WORK ORDER 1:
Return every line of the listing that contains the string "也有她躲在酒吧角落被人围着调戏的照片".

- Born: Leon Eugene Stover April 9, 1929 Lewistown, Pennsylvania, U.S.
- Died: November 25, 2006 (aged 77) Chicago, Illinois, U.S.
- Education: Western Maryland College Columbia University (MA, PhD)
- Occupations: Anthropologist; sinologist;
- Spouse(s): Patricia Ruth McLaren Takeko Kawai Stover
- Children: Laren Stover

= Leon Stover =

American anthropologist

Leon Eugene Stover (April 9, 1929 – November 25, 2006) was an American anthropologist, a Sinologist, and a science fiction fan, who wrote both fiction and nonfiction. He was a scholar of the works of H. G. Wells and Robert A. Heinlein and an occasional collaborator with Harry Harrison.

Collection entries:

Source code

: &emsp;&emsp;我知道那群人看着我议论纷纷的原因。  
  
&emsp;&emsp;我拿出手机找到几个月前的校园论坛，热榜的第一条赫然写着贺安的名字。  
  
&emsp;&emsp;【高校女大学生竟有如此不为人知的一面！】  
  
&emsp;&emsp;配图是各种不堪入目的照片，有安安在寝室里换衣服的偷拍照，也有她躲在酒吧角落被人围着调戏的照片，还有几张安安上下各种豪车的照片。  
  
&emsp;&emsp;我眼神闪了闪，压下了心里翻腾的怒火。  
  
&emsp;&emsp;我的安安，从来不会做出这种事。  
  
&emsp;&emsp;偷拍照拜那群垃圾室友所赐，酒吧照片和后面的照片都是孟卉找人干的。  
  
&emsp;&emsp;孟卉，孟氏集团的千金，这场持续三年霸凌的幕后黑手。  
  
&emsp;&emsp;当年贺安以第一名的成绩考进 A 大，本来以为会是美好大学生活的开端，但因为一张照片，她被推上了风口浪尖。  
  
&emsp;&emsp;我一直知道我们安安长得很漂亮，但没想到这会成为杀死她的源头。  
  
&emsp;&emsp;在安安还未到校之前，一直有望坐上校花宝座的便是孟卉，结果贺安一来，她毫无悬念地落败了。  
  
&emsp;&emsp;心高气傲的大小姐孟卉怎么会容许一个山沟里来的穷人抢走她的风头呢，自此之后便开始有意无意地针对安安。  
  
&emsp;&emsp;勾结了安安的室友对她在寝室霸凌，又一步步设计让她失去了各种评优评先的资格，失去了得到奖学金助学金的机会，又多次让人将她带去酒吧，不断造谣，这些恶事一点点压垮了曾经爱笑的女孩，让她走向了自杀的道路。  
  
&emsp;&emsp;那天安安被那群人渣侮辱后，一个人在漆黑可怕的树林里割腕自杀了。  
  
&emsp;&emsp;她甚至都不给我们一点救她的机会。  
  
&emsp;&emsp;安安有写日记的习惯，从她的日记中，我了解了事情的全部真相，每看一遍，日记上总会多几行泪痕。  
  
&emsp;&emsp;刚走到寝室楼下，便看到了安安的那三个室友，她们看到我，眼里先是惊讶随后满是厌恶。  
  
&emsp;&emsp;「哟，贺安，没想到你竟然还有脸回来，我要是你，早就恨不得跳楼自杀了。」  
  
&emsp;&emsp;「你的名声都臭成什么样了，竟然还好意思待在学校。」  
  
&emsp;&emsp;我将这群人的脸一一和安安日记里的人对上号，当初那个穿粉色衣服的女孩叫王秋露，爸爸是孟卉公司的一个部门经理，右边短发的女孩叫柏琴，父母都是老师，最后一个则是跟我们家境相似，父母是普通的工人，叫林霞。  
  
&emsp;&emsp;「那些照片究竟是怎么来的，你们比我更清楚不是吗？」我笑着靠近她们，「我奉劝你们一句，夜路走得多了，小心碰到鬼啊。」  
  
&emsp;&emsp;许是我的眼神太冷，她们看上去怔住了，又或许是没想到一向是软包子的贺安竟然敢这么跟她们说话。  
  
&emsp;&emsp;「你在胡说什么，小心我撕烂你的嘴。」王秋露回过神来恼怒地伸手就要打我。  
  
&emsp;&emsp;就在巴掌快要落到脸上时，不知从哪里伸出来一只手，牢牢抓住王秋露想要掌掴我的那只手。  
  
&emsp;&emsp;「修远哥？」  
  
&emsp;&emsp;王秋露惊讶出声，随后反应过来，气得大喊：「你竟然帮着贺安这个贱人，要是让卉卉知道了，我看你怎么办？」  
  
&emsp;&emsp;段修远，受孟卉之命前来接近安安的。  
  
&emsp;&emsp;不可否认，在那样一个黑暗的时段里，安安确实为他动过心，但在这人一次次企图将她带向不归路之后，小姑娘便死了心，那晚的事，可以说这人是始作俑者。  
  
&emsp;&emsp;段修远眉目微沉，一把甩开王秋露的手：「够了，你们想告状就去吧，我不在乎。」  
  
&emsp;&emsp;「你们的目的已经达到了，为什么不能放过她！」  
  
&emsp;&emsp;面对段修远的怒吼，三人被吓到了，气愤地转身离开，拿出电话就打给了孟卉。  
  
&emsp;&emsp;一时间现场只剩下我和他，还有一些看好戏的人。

WORK ORDER 2:
Answer these questions using the Leon Stover biography:
(a) In what city and state was Leon Stover born?
(b) Which university awarded him his MA and PhD?
(c) Which two authors' works did he study as a scholar?

EXERCISE SOLUTION 1:
&emsp;&emsp;配图是各种不堪入目的照片，有安安在寝室里换衣服的偷拍照，也有她躲在酒吧角落被人围着调戏的照片，还有几张安安上下各种豪车的照片。  

EXERCISE SOLUTION 2:
(a) Lewistown, Pennsylvania
(b) Columbia University
(c) H. G. Wells and Robert A. Heinlein